Would you retype every line below without changing anything?

Provided material:
+ + + + + + +
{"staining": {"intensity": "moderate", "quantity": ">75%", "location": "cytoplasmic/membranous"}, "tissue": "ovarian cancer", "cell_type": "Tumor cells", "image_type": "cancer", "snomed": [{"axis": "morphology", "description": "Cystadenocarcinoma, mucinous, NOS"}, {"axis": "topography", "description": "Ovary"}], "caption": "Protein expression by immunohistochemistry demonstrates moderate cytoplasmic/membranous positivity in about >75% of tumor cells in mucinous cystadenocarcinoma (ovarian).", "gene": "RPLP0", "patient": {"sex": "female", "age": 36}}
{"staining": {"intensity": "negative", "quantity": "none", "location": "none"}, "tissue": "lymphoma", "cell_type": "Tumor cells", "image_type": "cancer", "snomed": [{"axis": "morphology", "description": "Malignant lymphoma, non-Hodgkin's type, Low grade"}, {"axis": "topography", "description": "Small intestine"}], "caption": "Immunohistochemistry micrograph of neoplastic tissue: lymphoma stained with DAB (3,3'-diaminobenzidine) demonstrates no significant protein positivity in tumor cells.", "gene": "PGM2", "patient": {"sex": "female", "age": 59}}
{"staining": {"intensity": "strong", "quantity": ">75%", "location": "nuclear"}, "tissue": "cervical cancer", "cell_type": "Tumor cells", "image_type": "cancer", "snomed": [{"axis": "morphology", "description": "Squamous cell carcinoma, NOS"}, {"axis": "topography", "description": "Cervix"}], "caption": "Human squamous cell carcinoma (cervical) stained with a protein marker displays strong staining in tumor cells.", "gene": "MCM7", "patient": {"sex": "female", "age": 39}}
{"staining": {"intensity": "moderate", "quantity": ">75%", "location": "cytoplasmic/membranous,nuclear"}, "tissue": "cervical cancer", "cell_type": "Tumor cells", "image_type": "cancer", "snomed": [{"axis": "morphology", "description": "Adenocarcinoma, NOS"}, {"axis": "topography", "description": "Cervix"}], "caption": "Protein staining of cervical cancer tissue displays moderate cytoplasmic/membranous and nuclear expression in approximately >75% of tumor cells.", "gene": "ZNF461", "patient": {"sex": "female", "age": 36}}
+ + + + + + +
Your response:
{"staining": {"intensity": "moderate", "quantity": ">75%", "location": "cytoplasmic/membranous"}, "tissue": "ovarian cancer", "cell_type": "Tumor cells", "image_type": "cancer", "snomed": [{"axis": "morphology", "description": "Cystadenocarcinoma, mucinous, NOS"}, {"axis": "topography", "description": "Ovary"}], "caption": "Protein expression by immunohistochemistry demonstrates moderate cytoplasmic/membranous positivity in about >75% of tumor cells in mucinous cystadenocarcinoma (ovarian).", "gene": "RPLP0", "patient": {"sex": "female", "age": 36}}
{"staining": {"intensity": "negative", "quantity": "none", "location": "none"}, "tissue": "lymphoma", "cell_type": "Tumor cells", "image_type": "cancer", "snomed": [{"axis": "morphology", "description": "Malignant lymphoma, non-Hodgkin's type, Low grade"}, {"axis": "topography", "description": "Small intestine"}], "caption": "Immunohistochemistry micrograph of neoplastic tissue: lymphoma stained with DAB (3,3'-diaminobenzidine) demonstrates no significant protein positivity in tumor cells.", "gene": "PGM2", "patient": {"sex": "female", "age": 59}}
{"staining": {"intensity": "strong", "quantity": ">75%", "location": "nuclear"}, "tissue": "cervical cancer", "cell_type": "Tumor cells", "image_type": "cancer", "snomed": [{"axis": "morphology", "description": "Squamous cell carcinoma, NOS"}, {"axis": "topography", "description": "Cervix"}], "caption": "Human squamous cell carcinoma (cervical) stained with a protein marker displays strong staining in tumor cells.", "gene": "MCM7", "patient": {"sex": "female", "age": 39}}
{"staining": {"intensity": "moderate", "quantity": ">75%", "location": "cytoplasmic/membranous,nuclear"}, "tissue": "cervical cancer", "cell_type": "Tumor cells", "image_type": "cancer", "snomed": [{"axis": "morphology", "description": "Adenocarcinoma, NOS"}, {"axis": "topography", "description": "Cervix"}], "caption": "Protein staining of cervical cancer tissue displays moderate cytoplasmic/membranous and nuclear expression in approximately >75% of tumor cells.", "gene": "ZNF461", "patient": {"sex": "female", "age": 36}}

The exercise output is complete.